Die Regierung will, dass die Verwaltungskosten um 1,7 statt um 2,7 Prozent steigen dürfen. Wie werden Sie das umsetzen?

Jeder, Länder, Bund, ausgegliederte Fonds, muss Maßnahmen vorschlagen, wie er dieses Ziel erreicht. Und bewerten, ob sie den gewünschten Effekt bringen. Dann werden wir wahrscheinlich halbjährlich den Sparprozess evaluieren.

Gibt es Sanktionen, wenn sich jemand nicht an die Kostenbremse hält?

Darüber werde ich mit den Ländern beim Finanzausgleich reden.

Moment – Sie wollen bei den Verhandlungen zum Finanzausgleich auch eine Föderalismusreform angehen?

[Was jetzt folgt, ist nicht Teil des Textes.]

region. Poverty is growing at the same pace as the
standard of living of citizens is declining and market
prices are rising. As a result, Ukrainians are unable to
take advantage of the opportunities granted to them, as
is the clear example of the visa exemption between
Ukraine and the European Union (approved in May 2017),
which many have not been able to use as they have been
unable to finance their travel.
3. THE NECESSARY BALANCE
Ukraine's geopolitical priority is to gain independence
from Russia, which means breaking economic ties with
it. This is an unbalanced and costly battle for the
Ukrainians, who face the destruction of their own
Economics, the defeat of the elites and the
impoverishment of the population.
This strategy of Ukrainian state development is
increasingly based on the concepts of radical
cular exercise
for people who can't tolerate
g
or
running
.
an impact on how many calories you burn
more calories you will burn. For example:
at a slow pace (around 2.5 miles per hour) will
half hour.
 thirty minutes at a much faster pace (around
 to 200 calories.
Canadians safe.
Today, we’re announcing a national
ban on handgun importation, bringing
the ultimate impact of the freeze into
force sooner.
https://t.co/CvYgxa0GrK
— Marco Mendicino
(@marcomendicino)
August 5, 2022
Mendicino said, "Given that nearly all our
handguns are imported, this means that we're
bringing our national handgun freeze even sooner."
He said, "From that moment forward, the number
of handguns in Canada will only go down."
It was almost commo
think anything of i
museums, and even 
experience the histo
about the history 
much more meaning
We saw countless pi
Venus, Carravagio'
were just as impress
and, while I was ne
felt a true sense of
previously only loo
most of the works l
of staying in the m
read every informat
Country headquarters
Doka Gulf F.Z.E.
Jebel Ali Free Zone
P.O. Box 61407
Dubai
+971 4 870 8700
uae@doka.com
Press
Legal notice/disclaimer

Wir drehen uns ja seit dem Österreich-Konvent in den Kompetenzfragen im Kreis. Bei der nun geplanten Bildungsreform wird ja eines der Kompetenzthemen erledigt. Beim Finanzausgleich werden wir eine Aufgabenkritik machen, wie wir die Zuständigkeit und Verantwortlichkeit in eine Hand bringen, ergebnisoffen. Das Geld wird knapp, beim Bund, in den Ländern und in den Gemeinden. Einer bestellt, der andere zahlt – das muss aufhören.

Sollen die neun Bundesländer selbst Steuern einheben dürfen?

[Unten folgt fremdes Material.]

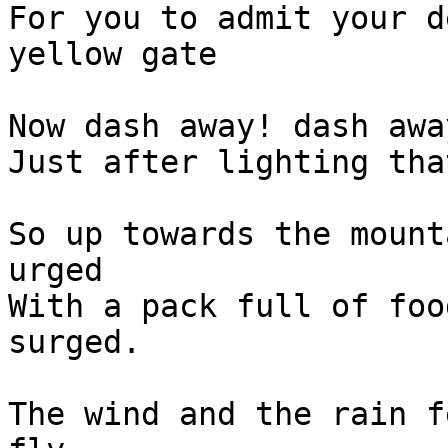
For you to admit your d
yellow gate

Now dash away! dash awa
Just after lighting tha
So up towards the mount
urged

With a pack full of foo
surged.

The wind and the rain f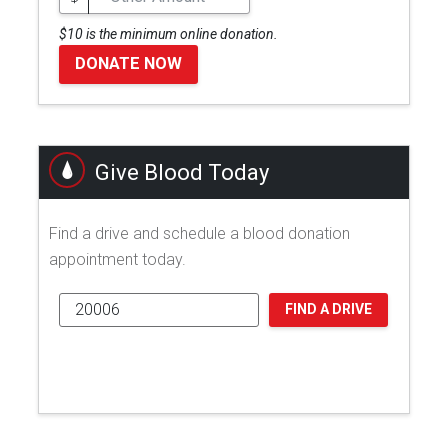
$10 is the minimum online donation.
DONATE NOW
Give Blood Today
Find a drive and schedule a blood donation
appointment today.
FIND A DRIVE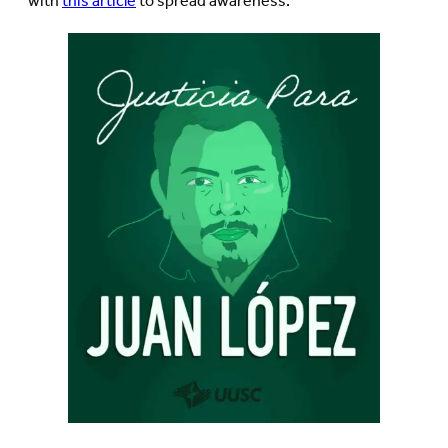
with
this article
to spread awareness.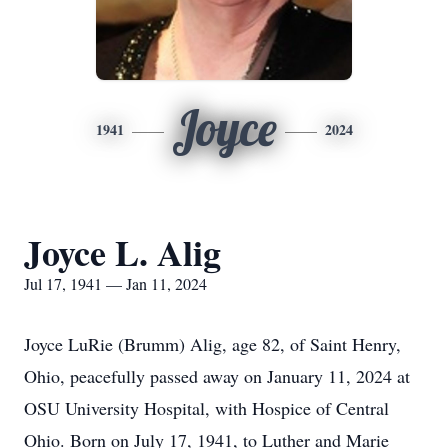
Joyce
1941
2024
Joyce L. Alig
Jul 17, 1941 — Jan 11, 2024
Joyce LuRie (Brumm) Alig, age 82, of Saint Henry,
Ohio, peacefully passed away on January 11, 2024 at
OSU University Hospital, with Hospice of Central
Ohio. Born on July 17, 1941, to Luther and Marie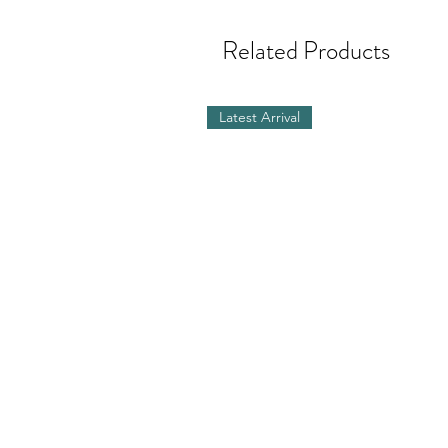
Related Products
Latest Arrival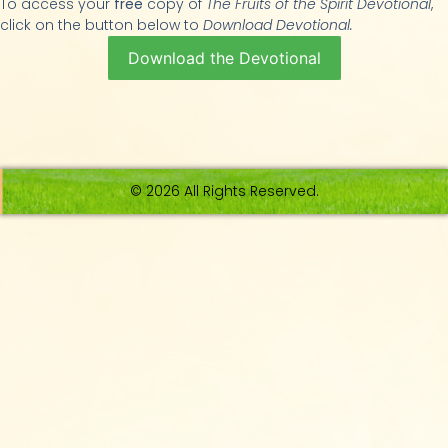
To access your
free
copy of
The Fruits of the Spirit Devotional
,
click on the button below to
Download Devotional.
Download the Devotional
© 2026 All Rights Reserved.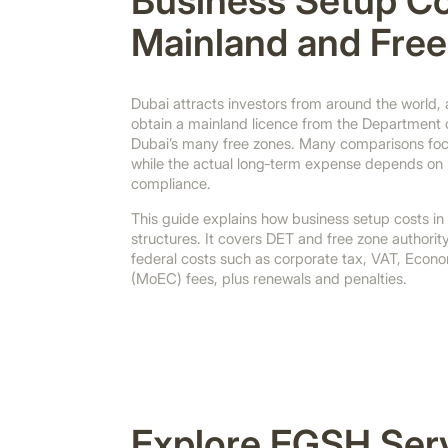
Business Setup Co
Mainland and Fre
Dubai attracts investors from around the world,
obtain a mainland licence from the Department 
Dubai’s many free zones. Many comparisons focus
while the actual long‑term expense depends on h
compliance.
This guide explains how business setup costs in
structures. It covers DET and free zone authorit
federal costs such as corporate tax, VAT, Econ
(MoEC) fees, plus renewals and penalties.
Explore EGSH Ser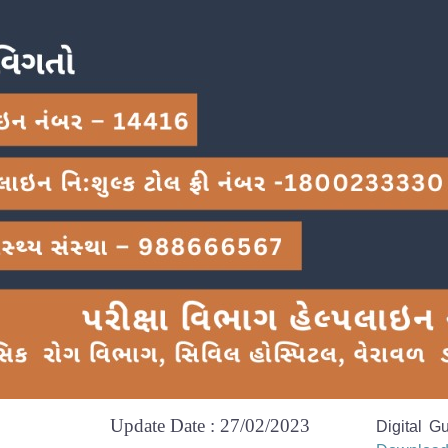
Update Date : 27/02/2023
Digital G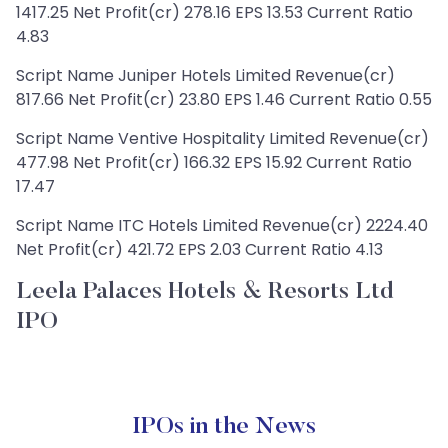
1417.25 Net Profit(cr) 278.16 EPS 13.53 Current Ratio
4.83
Script Name Juniper Hotels Limited Revenue(cr)
817.66 Net Profit(cr) 23.80 EPS 1.46 Current Ratio 0.55
Script Name Ventive Hospitality Limited Revenue(cr)
477.98 Net Profit(cr) 166.32 EPS 15.92 Current Ratio
17.47
Script Name ITC Hotels Limited Revenue(cr) 2224.40
Net Profit(cr) 421.72 EPS 2.03 Current Ratio 4.13
Leela Palaces Hotels & Resorts Ltd
IPO
IPOs in the News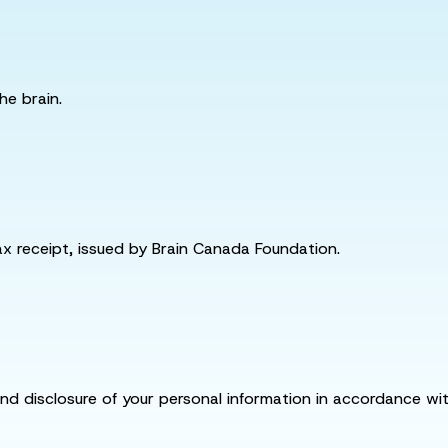
he brain.
tax receipt, issued by Brain Canada Foundation.
and disclosure of your personal information in accordance with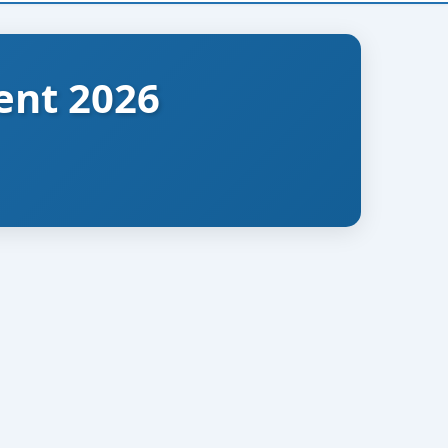
ent 2026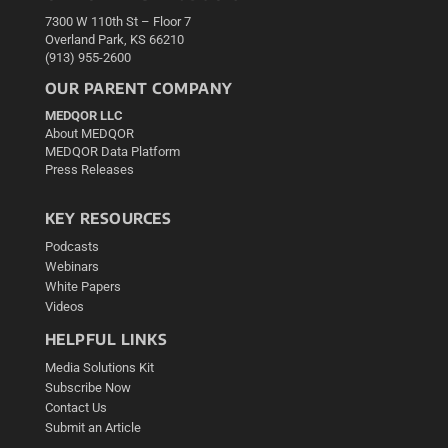
7300 W 110th St – Floor 7
Overland Park, KS 66210
(913) 955-2600
OUR PARENT COMPANY
MEDQOR LLC
About MEDQOR
MEDQOR Data Platform
Press Releases
KEY RESOURCES
Podcasts
Webinars
White Papers
Videos
HELPFUL LINKS
Media Solutions Kit
Subscribe Now
Contact Us
Submit an Article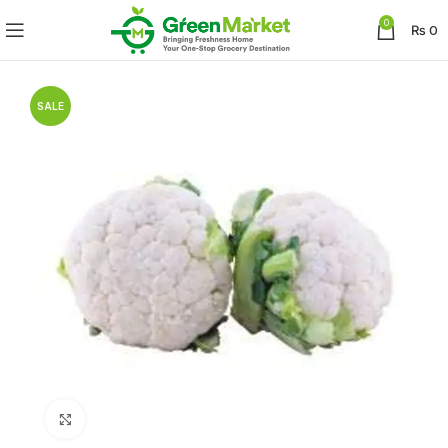
0
₨
0
SALE
Click to enlarge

Ich hielte für gut, wenn sie in manchen Bereichen auch für die Einnahmen verantwortlich wären. Das darf aber zu keinem ruinösen Steuerwettbewerb führen. In der Schweiz ist das noch mit direkter Demokratie unterlegt. Die Länder könnten etwa bei Sonderprojekten ihre Bürger fragen: Wollt ihr das? Und wie finanzieren wir das?

Also könnte es für Projekte länderweise Zuschläge auf Bundessteuern geben?

Wenn die Bürger dafür stimmen. Das ist eine Möglichkeit, die technisch geprüft wird.

Herr Minister, Sie senken jetzt um fünf Milliarden Euro die Lohnsteuern. Die Wirtschaft fordert nun für sich niedrigere Lohnnebenkosten. Welches Volumen peilen Sie an?

Es muss spürbar sein. Eine Milliarde Euro wäre gut, es muss aber finanzierbar sein.